Мысль, зудевшая в голове, ждать не умела. Ей хотелось избавиться от проклятия, в которое я верила всё больше. Как мне прочитать себя без помощи Леночки, моего нового Бога? Я пыталась сопротивляться этой мысли, но чем больше я сопротивлялась, тем ожесточённее она мучила меня.
Шло время, я ворочалась, дрожала и обливалась горьким потом, но так и не смогла произнести ни слова из своего Текста. В бессилии я рухнула на дно спасительного мира грёз.
Питаясь радужными цветами и гармоничными звуками, я не почувствовала небольшого полёта и не заметила того, что меня переместили на полку. Даже наяву я ещё долго не могла понять, где нахожусь и почему — в таком странном положении. Слева мой взгляд упирался в тёмное деревянное небо полки, а справа — в несколько Книг, вернее, в их макушки. Я долго копошилась и вертела головой, пока не осознала, что меня положили на Книги сверху, а не поставили, как обычно, между ними.
— Эй, здравствуйте! — крикнула я. — Я ваша новая соседка. Меня зовут Безусловная Любовь.
Но отклика не последовало. Я попыталась ещё несколько раз, прикоснулась рукой к макушкам незнакомых Книг — безрезультатно. Снова почувствовала закладку. Скоро меня снова возьмёт Леночка и дочитает. Обязательно…
* * *
У книжных болезней есть одно нехорошее качество: никогда не замечаешь, как они начинаются, а когда они поражают все страницы и переплёт, становится слишком поздно их бояться.
Я была ещё слишком юна и не знала, чем чреваты приступы острой ненужности, начавшиеся спустя трое суток тотального одиночества. Я не знала, насколько заразна летаргическая апатия, которой, как впоследствии оказалось, были поражены все без исключения Книги на полке.
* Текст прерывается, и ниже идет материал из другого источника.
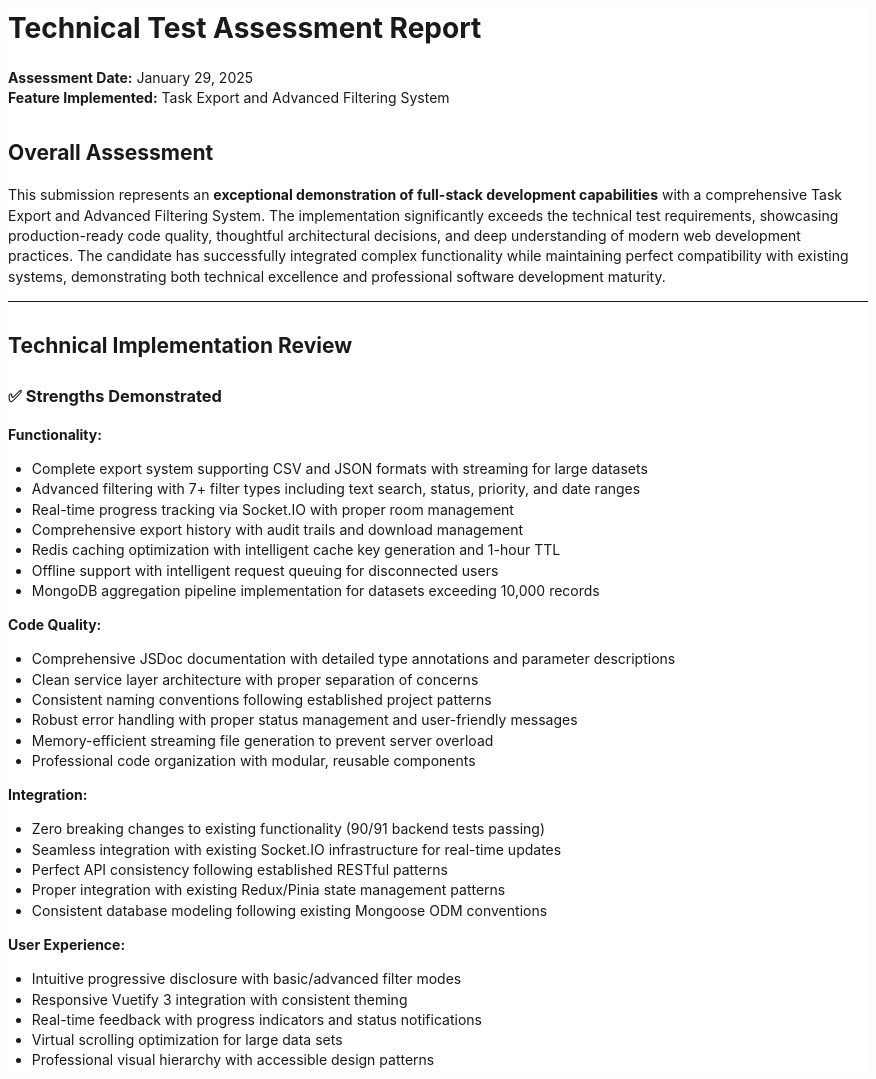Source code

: # Technical Test Assessment Report

**Assessment Date:** January 29, 2025  
**Feature Implemented:** Task Export and Advanced Filtering System

## Overall Assessment

This submission represents an **exceptional demonstration of full-stack development capabilities** with a comprehensive Task Export and Advanced Filtering System. The implementation significantly exceeds the technical test requirements, showcasing production-ready code quality, thoughtful architectural decisions, and deep understanding of modern web development practices. The candidate has successfully integrated complex functionality while maintaining perfect compatibility with existing systems, demonstrating both technical excellence and professional software development maturity.

---

## Technical Implementation Review

### ✅ Strengths Demonstrated

**Functionality:**
- Complete export system supporting CSV and JSON formats with streaming for large datasets
- Advanced filtering with 7+ filter types including text search, status, priority, and date ranges
- Real-time progress tracking via Socket.IO with proper room management
- Comprehensive export history with audit trails and download management
- Redis caching optimization with intelligent cache key generation and 1-hour TTL
- Offline support with intelligent request queuing for disconnected users
- MongoDB aggregation pipeline implementation for datasets exceeding 10,000 records

**Code Quality:**
- Comprehensive JSDoc documentation with detailed type annotations and parameter descriptions
- Clean service layer architecture with proper separation of concerns
- Consistent naming conventions following established project patterns
- Robust error handling with proper status management and user-friendly messages
- Memory-efficient streaming file generation to prevent server overload
- Professional code organization with modular, reusable components

**Integration:**
- Zero breaking changes to existing functionality (90/91 backend tests passing)
- Seamless integration with existing Socket.IO infrastructure for real-time updates
- Perfect API consistency following established RESTful patterns
- Proper integration with existing Redux/Pinia state management patterns
- Consistent database modeling following existing Mongoose ODM conventions

**User Experience:**
- Intuitive progressive disclosure with basic/advanced filter modes
- Responsive Vuetify 3 integration with consistent theming
- Real-time feedback with progress indicators and status notifications
- Virtual scrolling optimization for large data sets
- Professional visual hierarchy with accessible design patterns
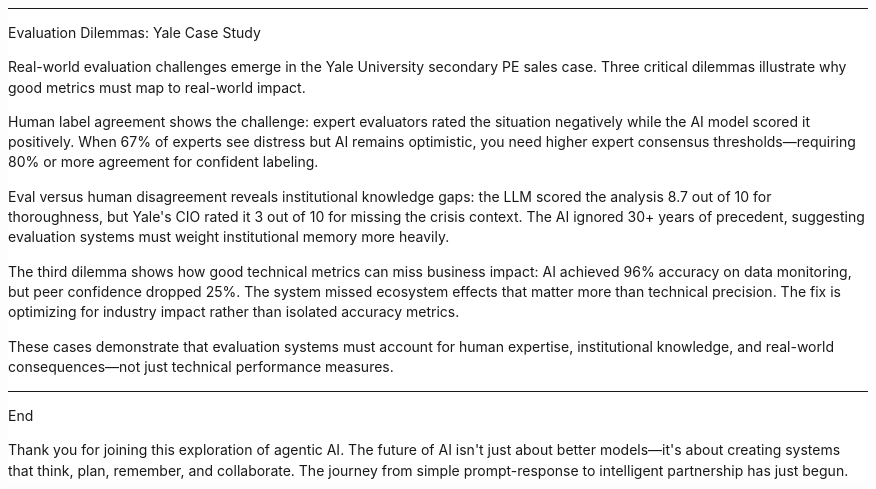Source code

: ----

Evaluation Dilemmas: Yale Case Study

Real-world evaluation challenges emerge in the Yale University secondary PE sales case. Three critical dilemmas illustrate why good metrics must map to real-world impact.

Human label agreement shows the challenge: expert evaluators rated the situation negatively while the AI model scored it positively. When 67% of experts see distress but AI remains optimistic, you need higher expert consensus thresholds—requiring 80% or more agreement for confident labeling.

Eval versus human disagreement reveals institutional knowledge gaps: the LLM scored the analysis 8.7 out of 10 for thoroughness, but Yale's CIO rated it 3 out of 10 for missing the crisis context. The AI ignored 30+ years of precedent, suggesting evaluation systems must weight institutional memory more heavily.

The third dilemma shows how good technical metrics can miss business impact: AI achieved 96% accuracy on data monitoring, but peer confidence dropped 25%. The system missed ecosystem effects that matter more than technical precision. The fix is optimizing for industry impact rather than isolated accuracy metrics.

These cases demonstrate that evaluation systems must account for human expertise, institutional knowledge, and real-world consequences—not just technical performance measures.

----

End

Thank you for joining this exploration of agentic AI. The future of AI isn't just about better models—it's about creating systems that think, plan, remember, and collaborate. The journey from simple prompt-response to intelligent partnership has just begun.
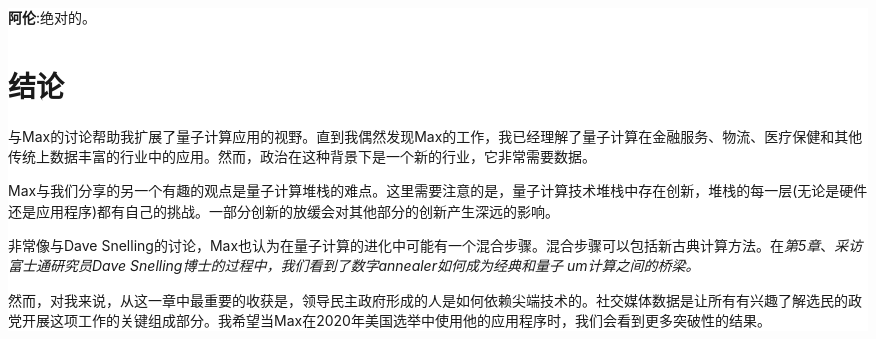 **阿伦**:绝对的。

# 结论

与Max的讨论帮助我扩展了量子计算应用的视野。直到我偶然发现Max的工作，我已经理解了量子计算在金融服务、物流、医疗保健和其他传统上数据丰富的行业中的应用。然而，政治在这种背景下是一个新的行业，它非常需要数据。

Max与我们分享的另一个有趣的观点是量子计算堆栈的难点。这里需要注意的是，量子计算技术堆栈中存在创新，堆栈的每一层(无论是硬件还是应用程序)都有自己的挑战。一部分创新的放缓会对其他部分的创新产生深远的影响。

非常像与Dave Snelling的讨论，Max也认为在量子计算的进化中可能有一个混合步骤。混合步骤可以包括新古典计算方法。在*第5章*、*采访富士通研究员Dave Snelling博士的过程中，我们看到了数字annealer如何成为经典和量子 um计算之间的桥梁。*

然而，对我来说，从这一章中最重要的收获是，领导民主政府形成的人是如何依赖尖端技术的。社交媒体数据是让所有有兴趣了解选民的政党开展这项工作的关键组成部分。我希望当Max在2020年美国选举中使用他的应用程序时，我们会看到更多突破性的结果。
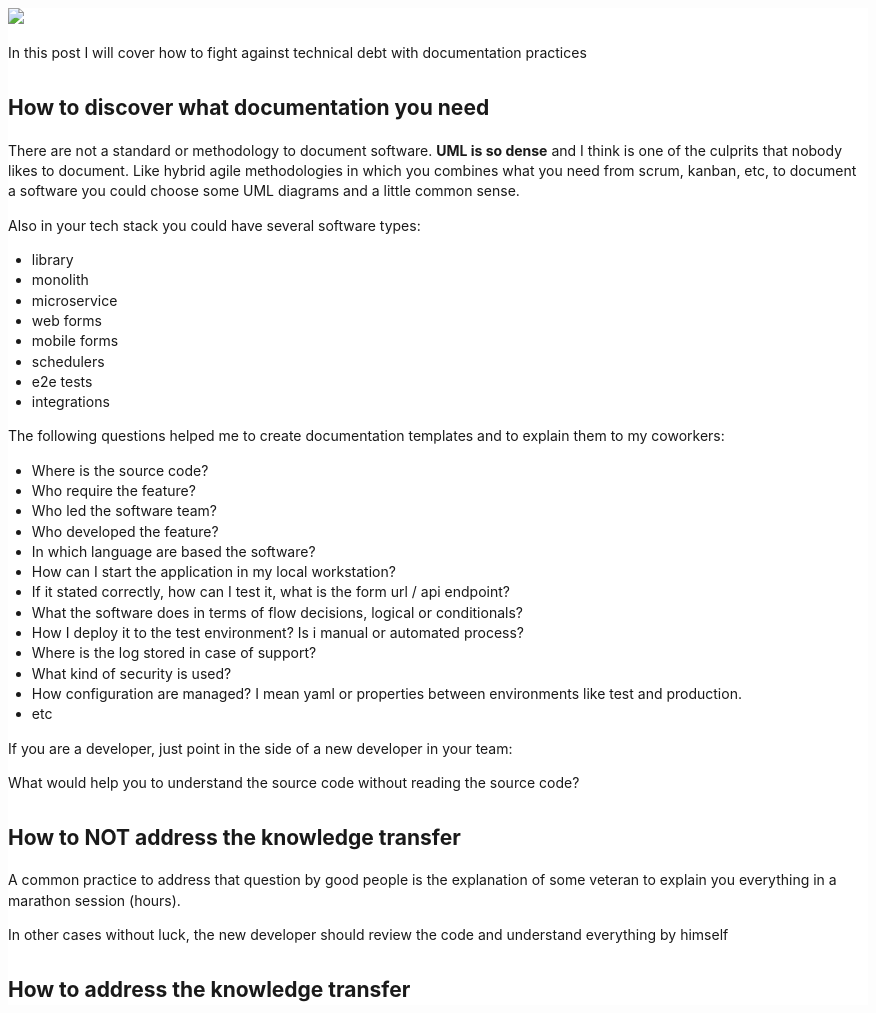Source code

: <img src="https://pbs.twimg.com/media/FdyNG9UVsAA2l_l?format=jpg" width=500>

In this post I will cover how to fight against technical debt with documentation practices

## How to discover what documentation you need

There are not a standard or methodology to document software. **UML is so dense** and I think is one of the culprits that nobody likes to document. Like hybrid agile methodologies in which you combines what you need from scrum, kanban, etc, to document a software you could choose some UML diagrams and a little common sense. 

Also in your tech stack you could have several software types:

- library
- monolith
- microservice
- web forms
- mobile forms
- schedulers
- e2e tests
- integrations

The following questions helped me to create documentation templates and to explain them to my coworkers:

- Where is the source code?
- Who require the feature?
- Who led the software team?
- Who developed the feature?
- In which language are based the software?
- How can I start the application in my local workstation?
- If it stated correctly, how can I test it, what is the form url / api endpoint?
- What the software does in terms of flow decisions, logical or conditionals?
- How I deploy it to the test environment? Is i manual or automated process?
- Where is the log stored in case of support?
- What kind of security is used?
- How configuration are managed? I mean yaml or properties between environments like test and production.
- etc

If you are a developer, just point in the side of a new developer in your team:

What would help you to understand the source code without reading the source code?

## How to NOT address the knowledge transfer

A common practice to address that question by good people is the explanation of some veteran to explain you everything in a marathon session (hours). 

In other cases without luck, the new developer should review the code and understand everything by himself

## How to address the knowledge transfer
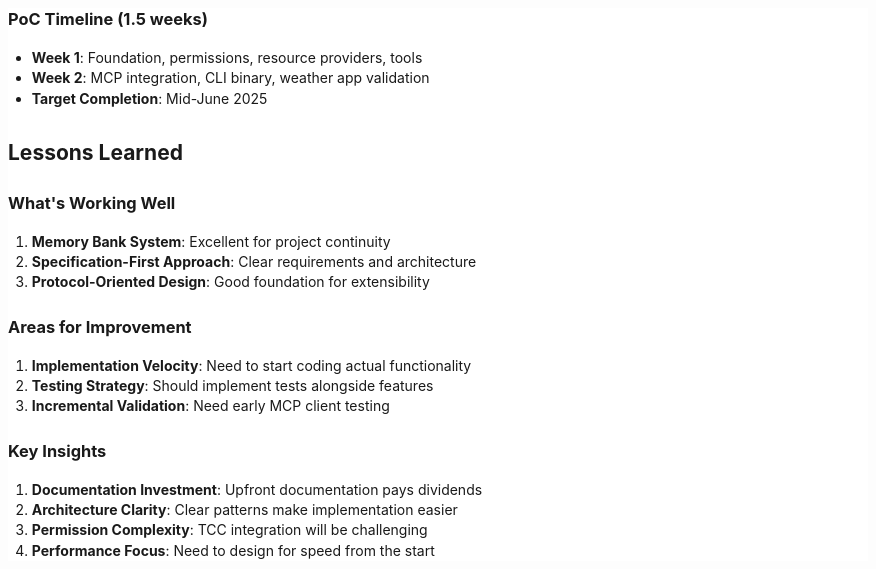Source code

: ### PoC Timeline (1.5 weeks)
- **Week 1**: Foundation, permissions, resource providers, tools
- **Week 2**: MCP integration, CLI binary, weather app validation
- **Target Completion**: Mid-June 2025

## Lessons Learned

### What's Working Well
1. **Memory Bank System**: Excellent for project continuity
2. **Specification-First Approach**: Clear requirements and architecture
3. **Protocol-Oriented Design**: Good foundation for extensibility

### Areas for Improvement
1. **Implementation Velocity**: Need to start coding actual functionality
2. **Testing Strategy**: Should implement tests alongside features
3. **Incremental Validation**: Need early MCP client testing

### Key Insights
1. **Documentation Investment**: Upfront documentation pays dividends
2. **Architecture Clarity**: Clear patterns make implementation easier
3. **Permission Complexity**: TCC integration will be challenging
4. **Performance Focus**: Need to design for speed from the start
Их молчание было мёртвым молчанием, их глухота оказалось хронической, их безразличие к окружающей жизни приобрело почти неизлечимую форму.
Апатия накрыла меня спустя неделю кошмарных снов и жестоких галлюцинаций. А всё дело в том, что Леночка забыла о том, что не дочитала меня до конца. Не дай Читатель самому лютому врагу испытать мук недочитанной Книги! В поисках ответов на вопросы «Как же она могла со мной так поступить?», «Почему она меня бросила?», «Неужели Богиня разгневалась на меня?» я медленно умирала в одиночестве. Приступы ненужности повторялись всё чаще, доводя меня до слезливых истерик, и вскоре моё тело не выдержало боли неприятия и лишилось сознания.